PROBLEM DESCRIPTION: Please swap every "August" in the data below for "Aug." and give the data's text lines again with nothing else changed. Leave the pictures out.

THE RECORDS:

------------------------

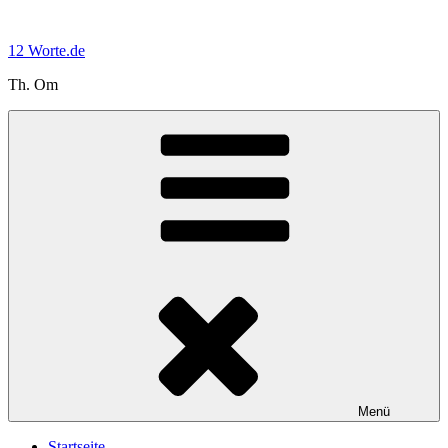
Zum
Inhalt
12 Worte.de
springen
Th. Om
Menü
Startseite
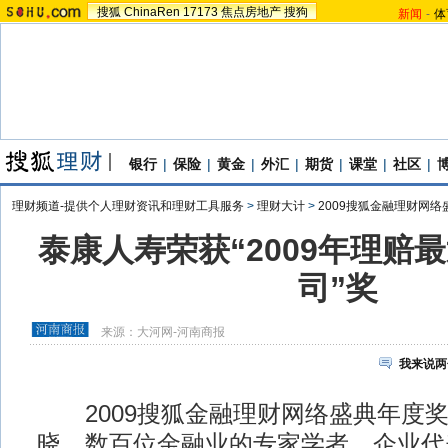
搜狐
ChinaRen
17173
焦点房地产
搜狗
新闻
-
体
银行
|
保险
|
黄金
|
外汇
|
期货
|
课堂
|
社区
|
理财频道-提供个人理财资讯和理财工具服务
>
理财大计
>
2009搜狐金融理财网络
泰康人寿荣获“2009年理赔
司”奖
来源：
大河网-河南商报
我来说两
2009搜狐金融理财网络盛典年度奖
晓，数百位金融业的专家学者、企业代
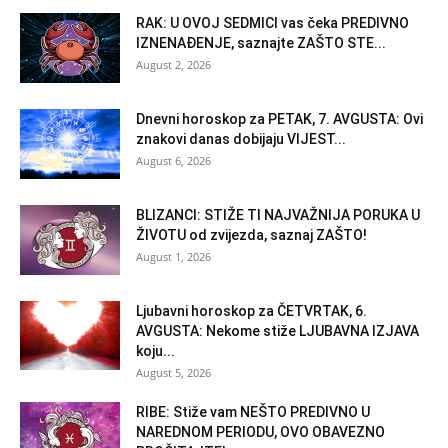
RAK: U OVOJ SEDMICI vas čeka PREDIVNO
IZNENAĐENJE, saznajte ZAŠTO STE...
August 2, 2026
Dnevni horoskop za PETAK, 7. AVGUSTA: Ovi
znakovi danas dobijaju VIJEST...
August 6, 2026
BLIZANCI: STIŽE TI NAJVAŽNIJA PORUKA U
ŽIVOTU od zvijezda, saznaj ZAŠTO!
August 1, 2026
Ljubavni horoskop za ČETVRTAK, 6.
AVGUSTA: Nekome stiže LJUBAVNA IZJAVA
koju...
August 5, 2026
RIBE: Stiže vam NEŠTO PREDIVNO U
NAREDNOM PERIODU, OVO OBAVEZNO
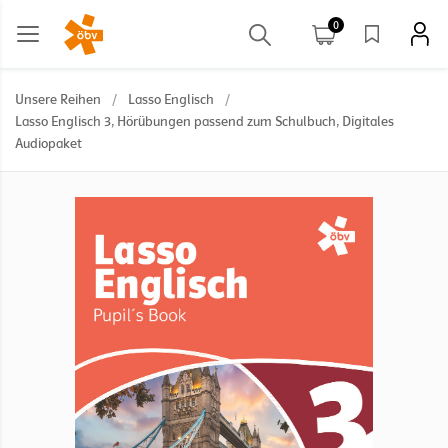
0
Unsere Reihen
/
Lasso Englisch
/
Lasso Englisch 3, Hörübungen passend zum Schulbuch, Digitales
Audiopaket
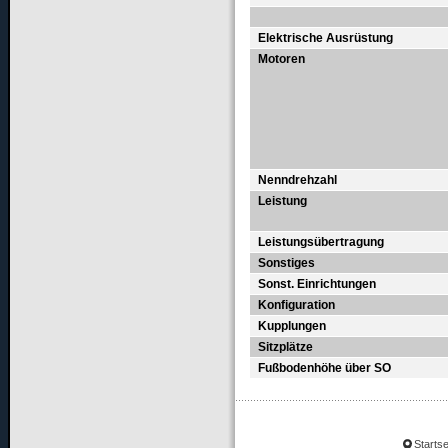
Elektrische Ausrüstung
Motoren
Nenndrehzahl
Leistung
Leistungsübertragung
Sonstiges
Sonst. Einrichtungen
Konfiguration
Kupplungen
Sitzplätze
Fußbodenhöhe über SO
Startse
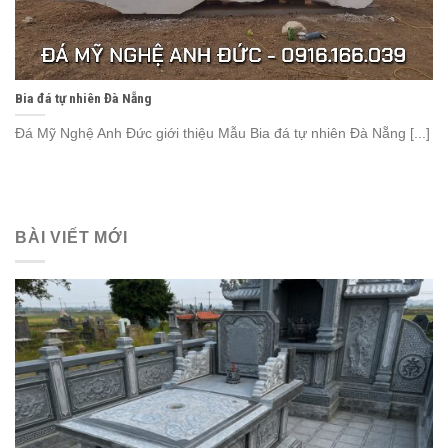
Bia đá tự nhiên Đà Nẵng
Đá Mỹ Nghệ Anh Đức giới thiệu Mẫu Bia đá tự nhiên Đà Nẵng [...]
BÀI VIẾT MỚI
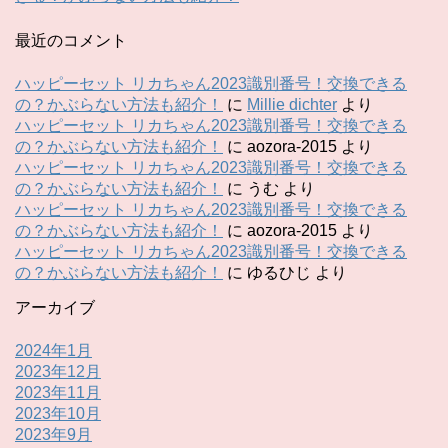
最近のコメント
ハッピーセット リカちゃん2023識別番号！交換できる
の？かぶらない方法も紹介！
に
Millie dichter
より
ハッピーセット リカちゃん2023識別番号！交換できる
の？かぶらない方法も紹介！
に
aozora-2015
より
ハッピーセット リカちゃん2023識別番号！交換できる
の？かぶらない方法も紹介！
に
うむ
より
ハッピーセット リカちゃん2023識別番号！交換できる
の？かぶらない方法も紹介！
に
aozora-2015
より
ハッピーセット リカちゃん2023識別番号！交換できる
の？かぶらない方法も紹介！
に
ゆるひじ
より
アーカイブ
2024年1月
2023年12月
2023年11月
2023年10月
2023年9月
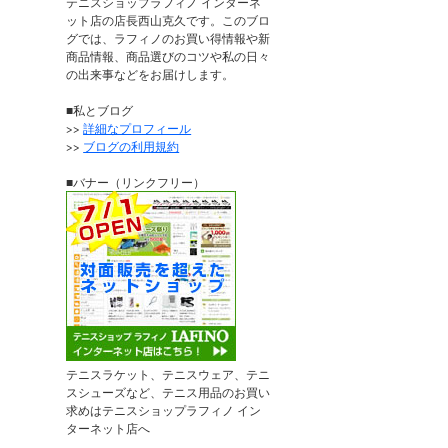
テニスショップラフィノ インターネ
ット店の店長西山克久です。このブロ
グでは、ラフィノのお買い得情報や新
商品情報、商品選びのコツや私の日々
の出来事などをお届けします。
■私とブログ
>>
詳細なプロフィール
>>
ブログの利用規約
■バナー（リンクフリー）
テニスラケット、テニスウェア、テニ
スシューズなど、テニス用品のお買い
求めはテニスショップラフィノ イン
ターネット店へ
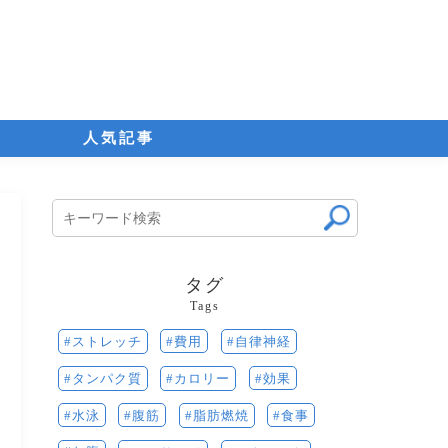
人気記事
タグ
Tags
費用
自律神経
ストレッチ
効果
カロリー
タンパク質
水泳
腹筋
食事
脂肪燃焼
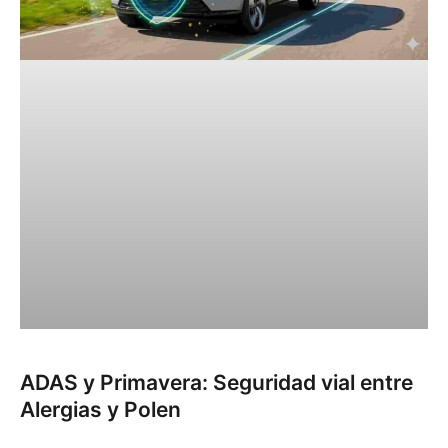
ADAS y Primavera: Seguridad vial entre
Alergias y Polen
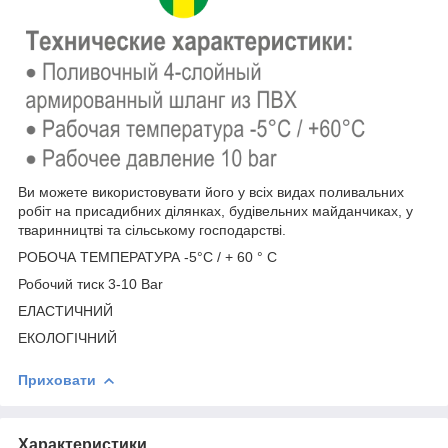
Ви можете використовувати його у всіх видах поливальних
робіт на присадибних ділянках, будівельних майданчиках, у
тваринництві та сільському господарстві.
РОБОЧА ТЕМПЕРАТУРА -5°C / + 60 ° C
Робочий тиск 3-10 Bar
ЕЛАСТИЧНИЙ
ЕКОЛОГІЧНИЙ
Приховати
Характеристики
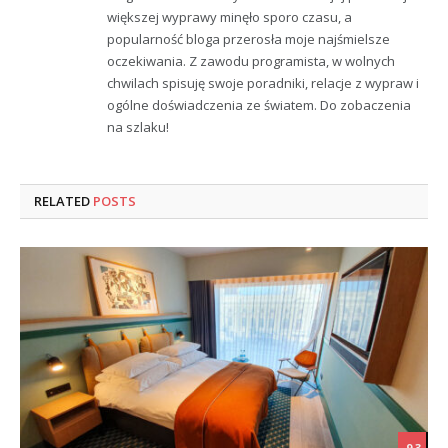
większej wyprawy minęło sporo czasu, a
popularność bloga przerosła moje najśmielsze
oczekiwania. Z zawodu programista, w wolnych
chwilach spisuję swoje poradniki, relacje z wypraw i
ogólne doświadczenia ze światem. Do zobaczenia
na szlaku!
RELATED
POSTS
9.3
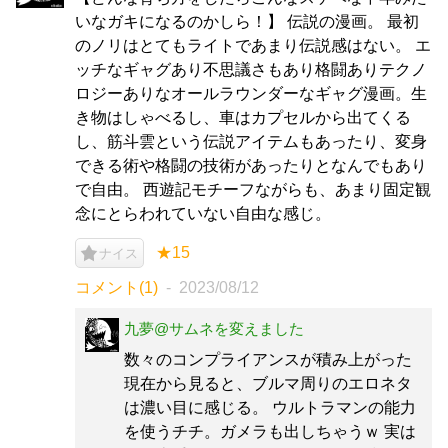
いなガキになるのかしら！】 伝説の漫画。 最初
のノリはとてもライトであまり伝説感はない。 エ
ッチなギャグあり不思議さもあり格闘ありテクノ
ロジーありなオールラウンダーなギャグ漫画。生
き物はしゃべるし、車はカプセルから出てくる
し、筋斗雲という伝説アイテムもあったり、変身
できる術や格闘の技術があったりとなんでもあり
で自由。 西遊記モチーフながらも、あまり固定観
念にとらわれていない自由な感じ。
★15
ナイス
コメント(1)
2023/08/12
九夢@サムネを変えました
数々のコンプライアンスが積み上がった
現在から見ると、ブルマ周りのエロネタ
は濃い目に感じる。 ウルトラマンの能力
を使うチチ。ガメラも出しちゃうｗ 実は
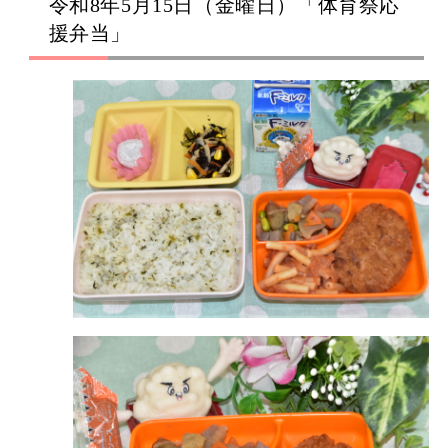
令和8年5月15日（金曜日）「体育祭応
援弁当」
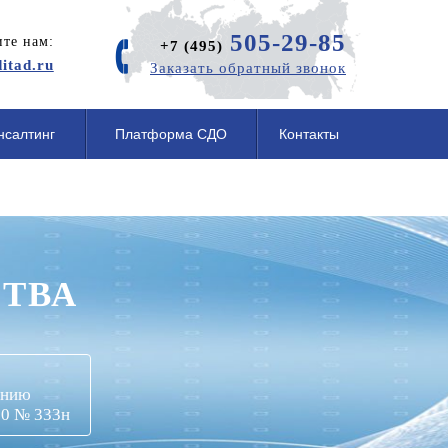
505-29-85
те нам:
+7 (495)
itad.ru
Заказать обратный звонок
нсалтинг
Платформа СДО
Контакты
ТВА
а
чению
20 № 333н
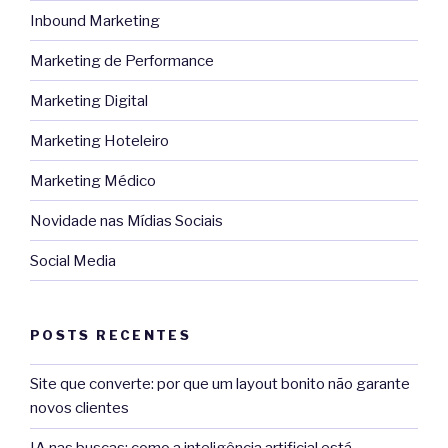
Inbound Marketing
Marketing de Performance
Marketing Digital
Marketing Hoteleiro
Marketing Médico
Novidade nas Mídias Sociais
Social Media
POSTS RECENTES
Site que converte: por que um layout bonito não garante
novos clientes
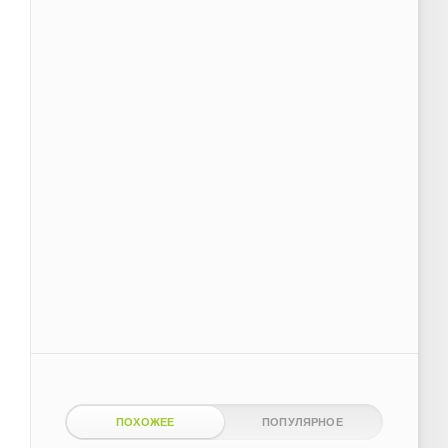
ПОХОЖЕЕ
ПОПУЛЯРНОЕ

------------------------

EXERCISE RESPONSE:
Zum
Inhalt
12 Worte.de
springen
Th. Om
Menü
Startseite
搜狐
ChinaRen
17173
焦点房地产
搜狗
新闻
-
体
银行
|
保险
|
黄金
|
外汇
|
期货
|
课堂
|
社区
|
理财频道-提供个人理财资讯和理财工具服务
>
理财大计
>
2009搜狐金融理财网络
泰康人寿荣获“2009年理赔
司”奖
来源：
大河网-河南商报
我来说两
2009搜狐金融理财网络盛典年度奖
晓，数百位金融业的专家学者、企业代
RAK: U OVOJ SEDMICI vas čeka PREDIVNO
IZNENAĐENJE, saznajte ZAŠTO STE...
Aug. 2, 2026
Dnevni horoskop za PETAK, 7. AVGUSTA: Ovi
znakovi danas dobijaju VIJEST...
Aug. 6, 2026
BLIZANCI: STIŽE TI NAJVAŽNIJA PORUKA U
ŽIVOTU od zvijezda, saznaj ZAŠTO!
Aug. 1, 2026
Ljubavni horoskop za ČETVRTAK, 6.
AVGUSTA: Nekome stiže LJUBAVNA IZJAVA
koju...
Aug. 5, 2026
RIBE: Stiže vam NEŠTO PREDIVNO U
NAREDNOM PERIODU, OVO OBAVEZNO
0
Unsere Reihen
/
Lasso Englisch
/
Lasso Englisch 3, Hörübungen passend zum Schulbuch, Digitales
Audiopaket
Elektrische Ausrüstung
Motoren
Nenndrehzahl
Leistung
Leistungsübertragung
Sonstiges
Sonst. Einrichtungen
Konfiguration
Kupplungen
Sitzplätze
Fußbodenhöhe über SO
Startse
Bia đá tự nhiên Đà Nẵng
Đá Mỹ Nghệ Anh Đức giới thiệu Mẫu Bia đá tự nhiên Đà Nẵng [...]
BÀI VIẾT MỚI
最近のコメント
ハッピーセット リカちゃん2023識別番号！交換できる
の？かぶらない方法も紹介！
に
Millie dichter
より
ハッピーセット リカちゃん2023識別番号！交換できる
の？かぶらない方法も紹介！
に
aozora-2015
より
ハッピーセット リカちゃん2023識別番号！交換できる
の？かぶらない方法も紹介！
に
うむ
より
ハッピーセット リカちゃん2023識別番号！交換できる
の？かぶらない方法も紹介！
に
aozora-2015
より
ハッピーセット リカちゃん2023識別番号！交換できる
の？かぶらない方法も紹介！
に
ゆるひじ
より
アーカイブ
2024年1月
2023年12月
2023年11月
2023年10月
2023年9月
テニスショップラフィノ インターネ
ット店の店長西山克久です。このブロ
グでは、ラフィノのお買い得情報や新
商品情報、商品選びのコツや私の日々
の出来事などをお届けします。
■私とブログ
>>
詳細なプロフィール
>>
ブログの利用規約
■バナー（リンクフリー）
テニスラケット、テニスウェア、テニ
スシューズなど、テニス用品のお買い
求めはテニスショップラフィノ イン
ターネット店へ
人気記事
タグ
Tags
費用
自律神経
ストレッチ
効果
カロリー
タンパク質
水泳
腹筋
食事
脂肪燃焼
ADAS y Primavera: Seguridad vial entre
Alergias y Polen
Ви можете використовувати його у всіх видах поливальних
робіт на присадибних ділянках, будівельних майданчиках, у
тваринництві та сільському господарстві.
РОБОЧА ТЕМПЕРАТУРА -5°C / + 60 ° C
Робочий тиск 3-10 Bar
ЕЛАСТИЧНИЙ
ЕКОЛОГІЧНИЙ
Приховати
Характеристики
większej wyprawy minęło sporo czasu, a
popularność bloga przerosła moje najśmielsze
oczekiwania. Z zawodu programista, w wolnych
chwilach spisuję swoje poradniki, relacje z wypraw i
ogólne doświadczenia ze światem. Do zobaczenia
na szlaku!
RELATED
POSTS
9.3
いなガキになるのかしら！】 伝説の漫画。 最初
のノリはとてもライトであまり伝説感はない。 エ
ッチなギャグあり不思議さもあり格闘ありテクノ
ロジーありなオールラウンダーなギャグ漫画。生
き物はしゃべるし、車はカプセルから出てくる
し、筋斗雲という伝説アイテムもあったり、変身
できる術や格闘の技術があったりとなんでもあり
で自由。 西遊記モチーフながらも、あまり固定観
念にとらわれていない自由な感じ。
★15
ナイス
コメント(1)
2023/08/12
九夢@サムネを変えました
数々のコンプライアンスが積み上がった
現在から見ると、ブルマ周りのエロネタ
は濃い目に感じる。 ウルトラマンの能力
を使うチチ。ガメラも出しちゃうｗ 実は
令和8年5月15日（金曜日）「体育祭応
援弁当」
505-29-85
те нам:
+7 (495)
itad.ru
Заказать обратный звонок
нсалтинг
Платформа СДО
Контакты
ТВА
а
чению
20 № 333н
Inbound Marketing
Marketing de Performance
Marketing Digital
Marketing Hoteleiro
Marketing Médico
Novidade nas Mídias Sociais
Social Media
POSTS RECENTES
Site que converte: por que um layout bonito não garante
novos clientes
ПОХОЖЕЕ
ПОПУЛЯРНОЕ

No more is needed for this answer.